Pioneering the Brazell clan’s Azusa Pacific connection, Corrie (Brazell ’06) Myers, M.Ed. ’11, developed a deep love for teaching and met her husband, Kasey ’06. When her younger brother, Phil ’08, M.A. ’13, began searching for a college, the overachieving ambitious leader applied mainly to Ivy League schools. His parents wisely asked him, “What are these next four years about, and what place will help you become who you want to be?” Phil sensed God redirecting his life at that moment—a divine recalibration of his values and purpose, and he chose APU. Today, he works as APU’s director of the Center for Career and Calling.

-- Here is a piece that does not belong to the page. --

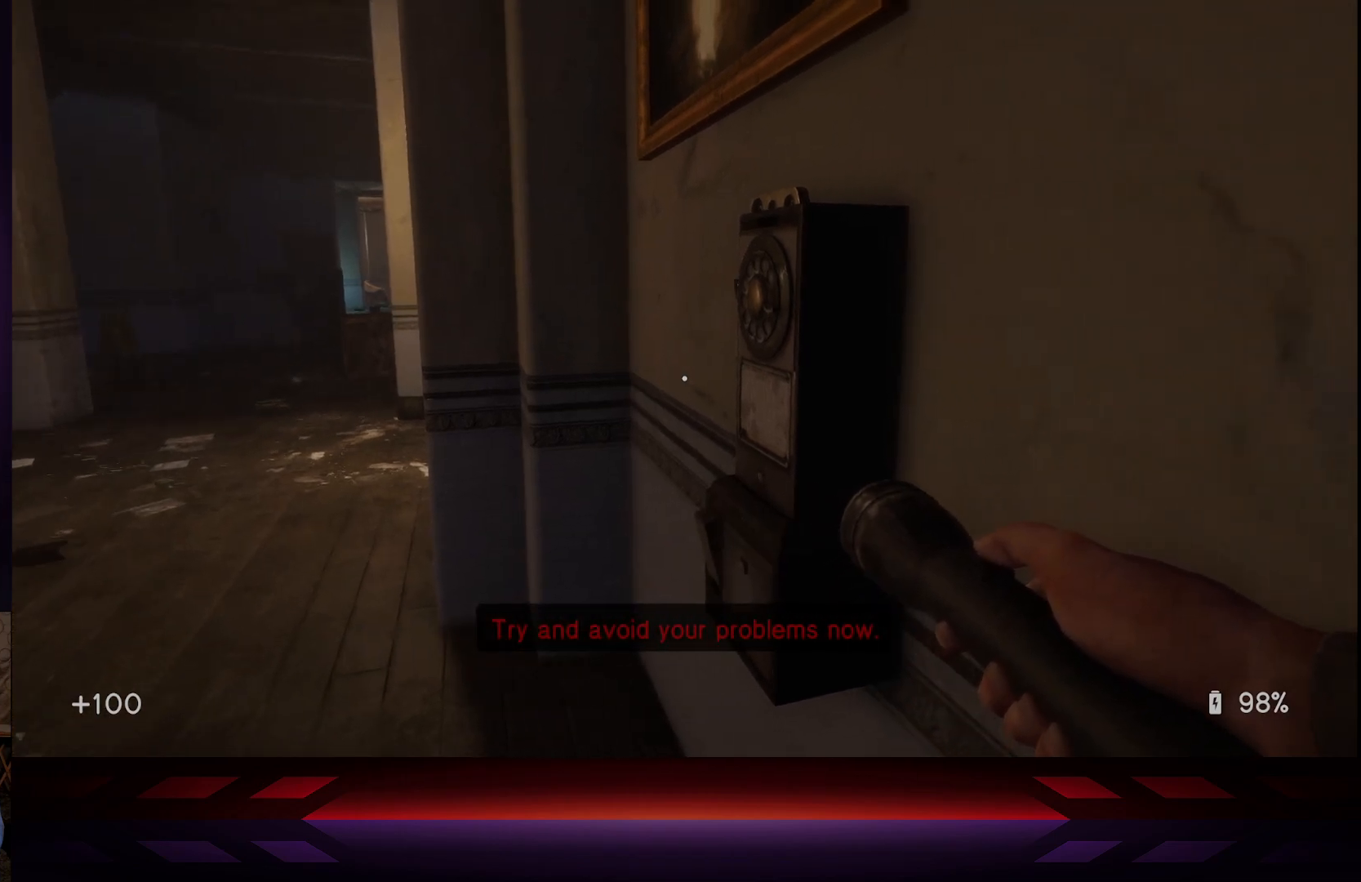
{"buttons": [], "left_stick": "center", "right_stick": "center", "events": []}
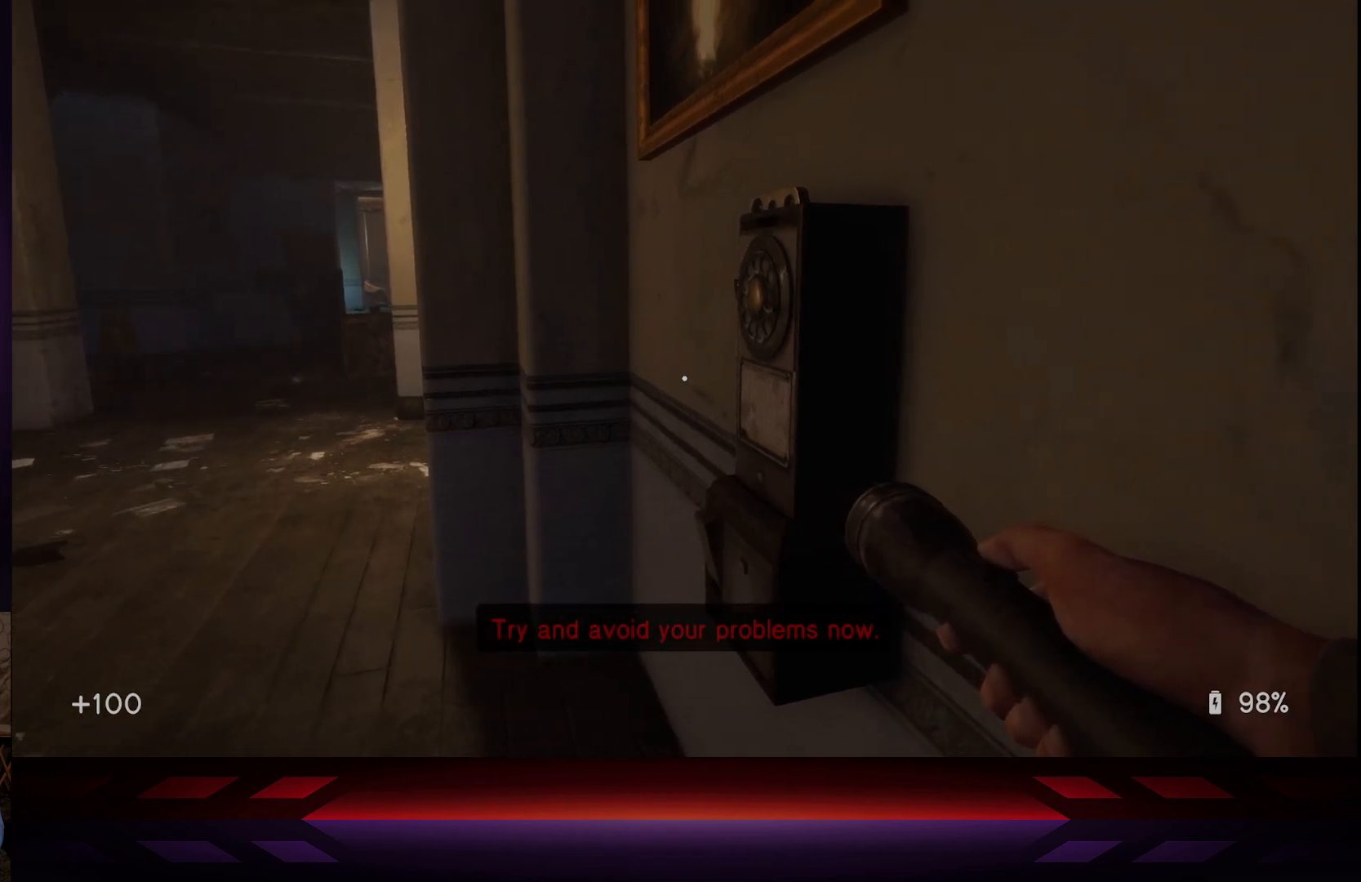
{"buttons": [], "left_stick": "center", "right_stick": "center", "events": []}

The next in line, John ’11, knew APU was the right place all along and gravitated to the university’s renowned School of Music where scholars inspired and challenged him to develop the essential skills needed for his career—a singer/songwriter in the commercial music industry. The youngest, Bonnie ’16, a psychology major about to pursue a master’s degree in occupational therapy, had also always known she would attend. “I have been visiting family here since I was a little kid,” she said. “My earliest memories are of sleepovers in dorm rooms and hanging out with my siblings and their friends. It was like coming home.”

Each Brazell chose APU for different reasons, but with similar aspirations—to become more Christlike. “We saw each of our children undergo an amazing transformation at Azusa Pacific,” said Karma. “Corrie and Phil, both assertive personalities, learned to temper and refine their leadership skills and use their gifts graciously and effectively. John tackled a demanding major and emerged an organized, responsible, and motivated man. And Bonnie found and defined her own voice within the family and became a confident young woman with a strong purpose and a plan. Each transitioned from following the faith of their parents to making that faith their own with the guidance of the body of Christ at APU who surrounded them, loved them, and walked alongside them.” In her blog, Corrie, a high school teacher in Carlsbad Unified School District, named Teacher of the Year in 2016, summed up well the shared experience of these families: “Day in and day out we were … drenched in truth, both externally and internally. We were challenged to become the best version of ourselves and then to work tirelessly to give that best of ourselves in service to others.”